By Ernie Fowler – Nashville CHSD #99
The start of school signals a time for getting some things done in preparation for the nine months to come. Many students scurried to make appointments with their family doctor for physicals and their dentist for check ups. Doctors and dentists are valuable folks who help to improve our quality of life. They do what they can to keep us healthy even when the visit may be somewhat uncomfortable for us. In particular, sports physicals for boys include one rather intimate interaction with the doctor that involves the cupping of the doctor’s hand and the boy letting out his best cough!
I recently completed my yearly eye exam. Though not as intrusive as a sports physical, for some reason I get nervous as I undergo this routine procedure. I’m not sure if it is the dark room and the strange looking machines or the thought of “flunking” the test. I feel extreme pressure when asked, “What is the smallest row you can read?” or “which is better 1 or 2, 3 or 4, 5 or 6?” My heart races and my face get flushed. What happens if I give the wrong answer? Do I get bonus points for squinting to see the smallest letters? How many times in my life do I read something with one eye covered? The doctor had an unfair advantage during my last visit. She ordered some sort of drops be put into my eyes which made me feel like my eyeballs were frozen. I was then asked to read what was on the wall. Not fair doc, you blinded me then asked me to read! Last year I went to a doctor who told me to place my chin on the machine. I was cautioned that I would receive a “puff of air” into my eye. Despite the warning, I nearly jumped out of the chair when the whoosh hit me. It was like saying, “relax Mr. Fowler; in a moment I’m going to hit you over the head with a mallet”. Telling me what is about to happen doesn’t reduce my anxiety as I wait for it to happen!

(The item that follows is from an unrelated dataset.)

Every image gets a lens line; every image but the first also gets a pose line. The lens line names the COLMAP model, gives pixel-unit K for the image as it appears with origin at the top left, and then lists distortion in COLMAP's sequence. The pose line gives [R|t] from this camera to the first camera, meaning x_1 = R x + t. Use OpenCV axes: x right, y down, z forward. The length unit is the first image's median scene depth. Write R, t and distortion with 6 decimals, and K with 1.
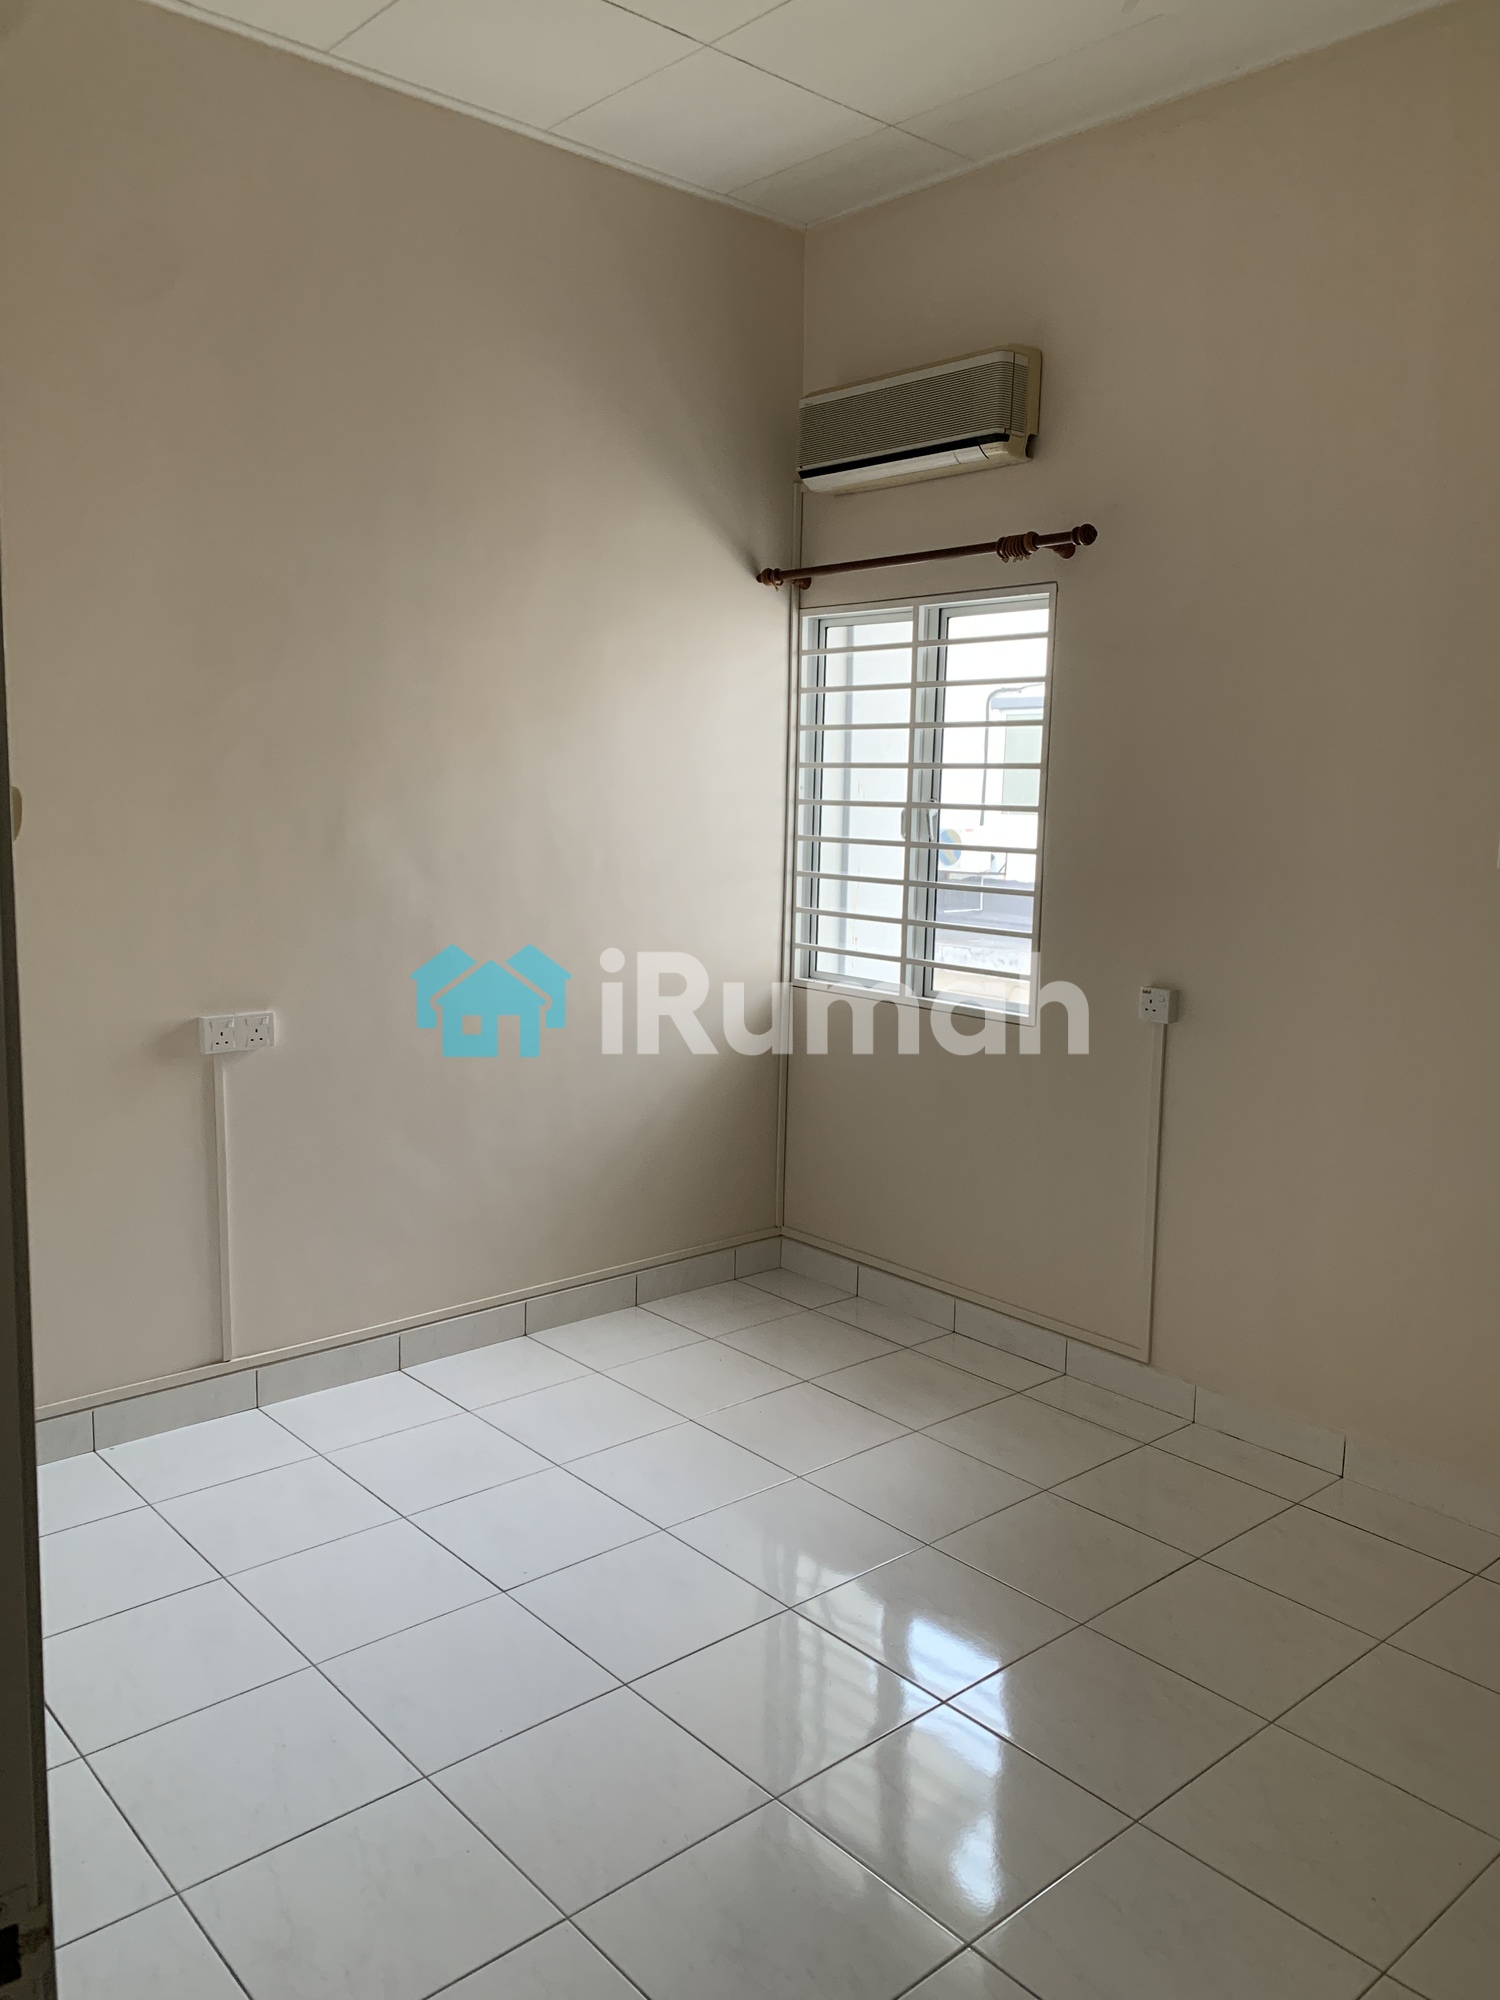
lens RADIAL K [[1530.3, 0, 750.6], [0, 1530.3, 1013.9], [0, 0, 1]] dist [0.024671, 0.001403]
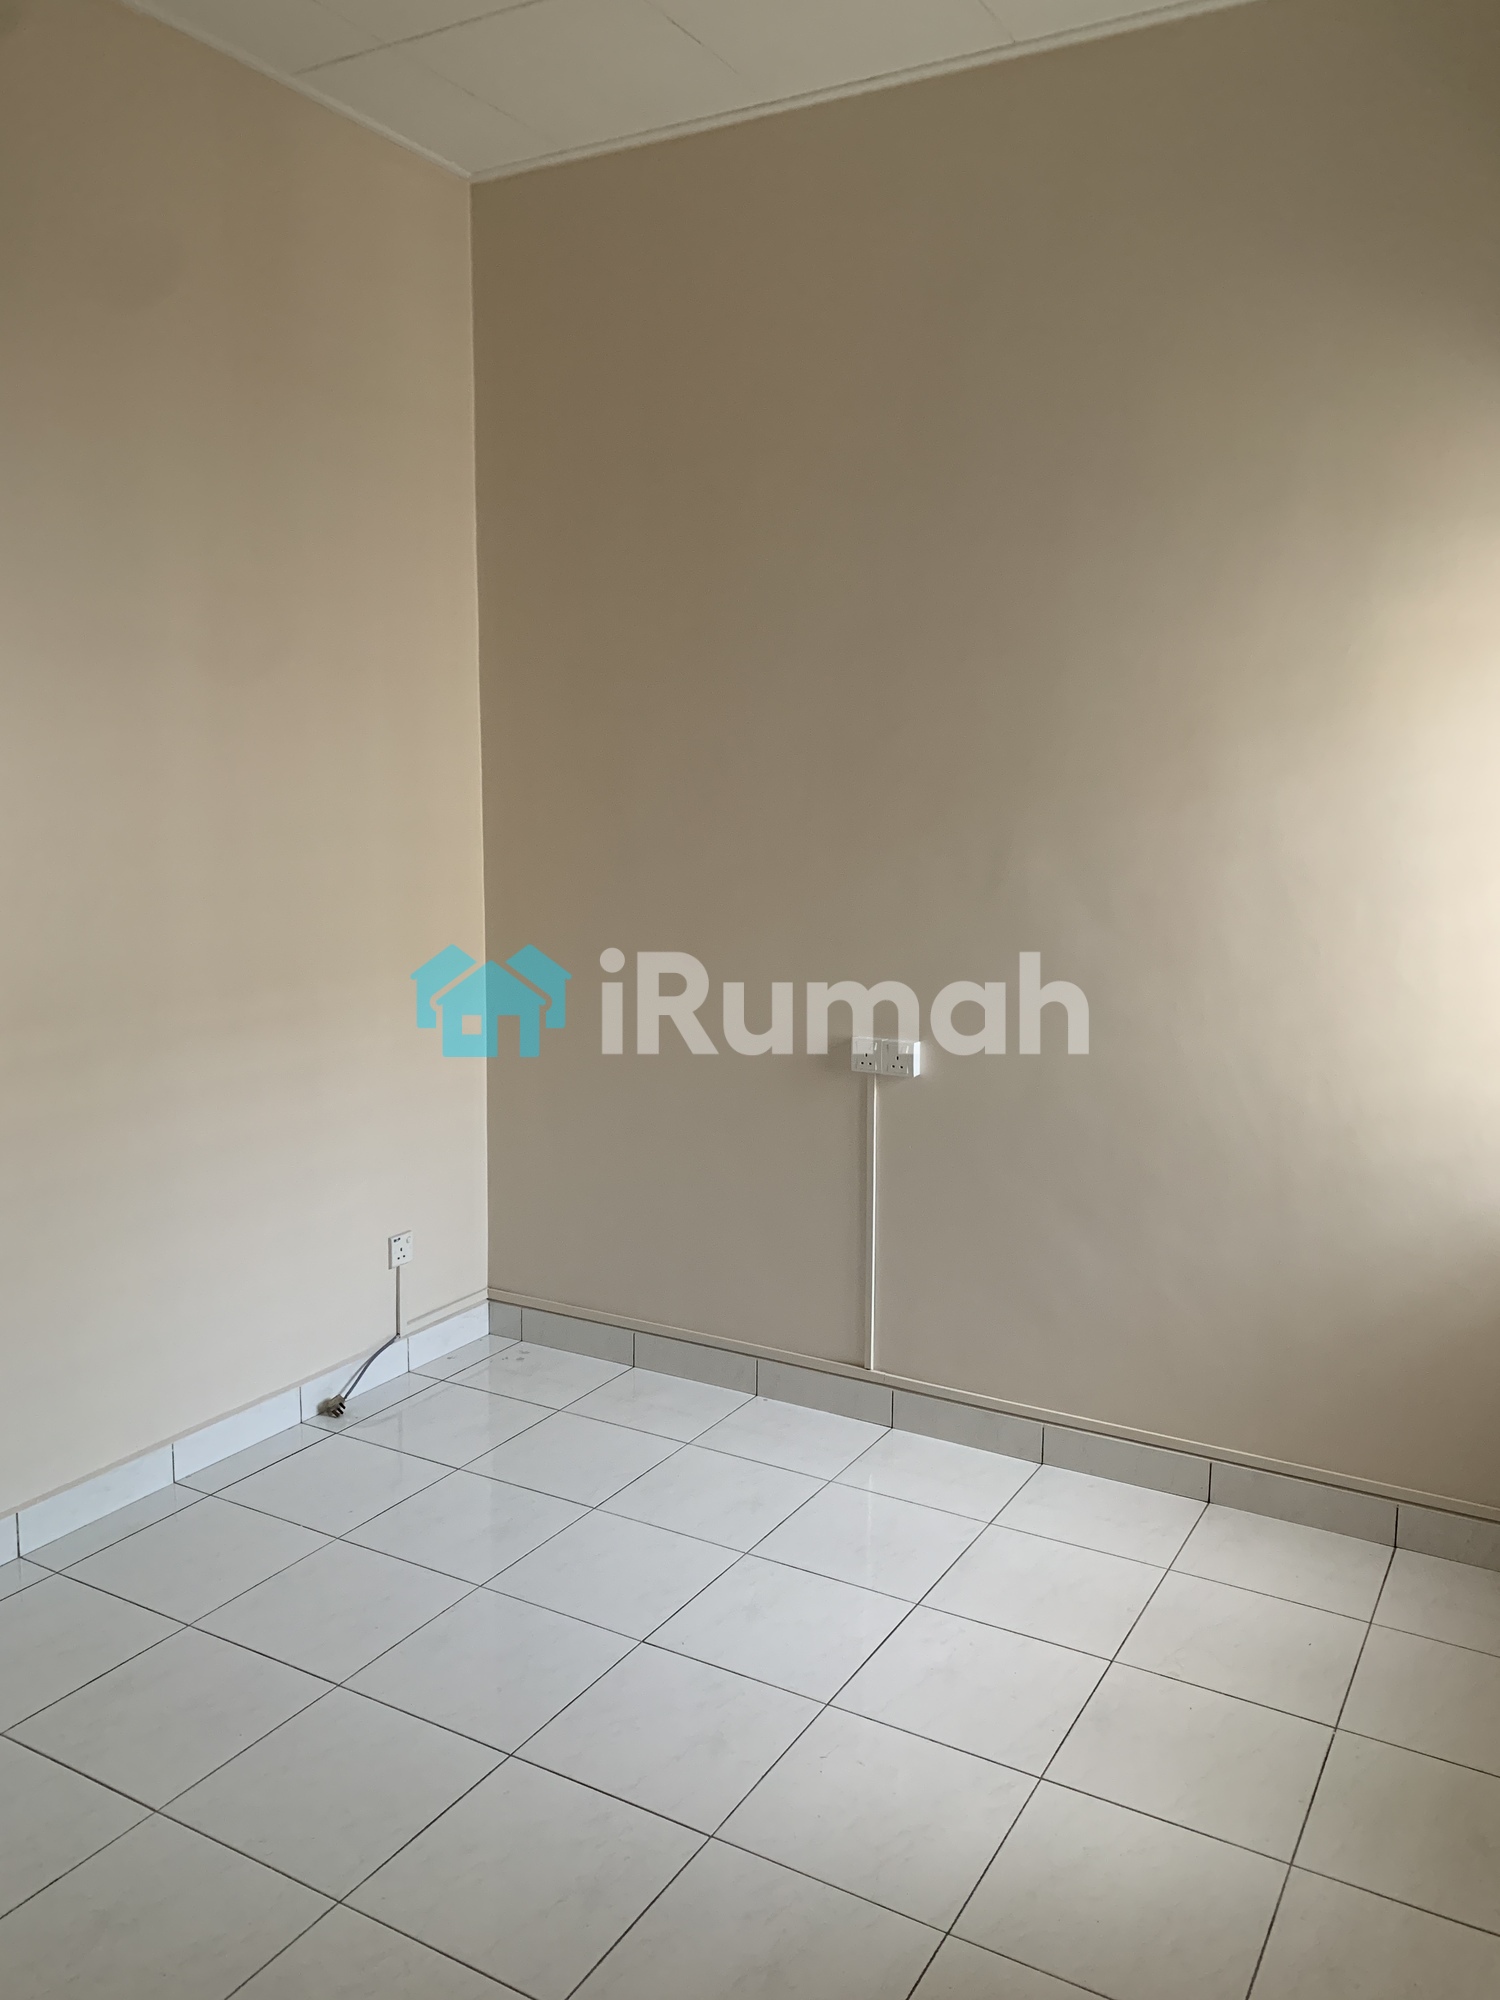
lens RADIAL K [[1530.3, 0, 751.6], [0, 1530.3, 994.0], [0, 0, 1]] dist [0.024671, 0.001403]
pose [[0.321720, 0.114579, -0.939877, 0.593671], [-0.142963, 0.987149, 0.071405, -0.089284], [0.935980, 0.111395, 0.333966, 0.568507]]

I’ve come to realize that that doctors become a bigger part of our life as we get older. As a kid, I didn’t think much about going to the doctor. I usually went only if I had a fever or if I had thrown up multiple times. The eye doctor was easy. At 15 I had eyes like Superman. I could easily read the wall and read it quickly. I was cocky with my 20/20 vision. “Hey doc, want me to stand on my head & read your little chart?” Yes, I thought at 15 years old it couldn’t get any more embarrassing than my appointment with “Dr. Goodhands”. Of course I was wrong. At 50 years old I met “Dr. Coldfinger”…..and he introduced me to the wild world of the colonoscopy!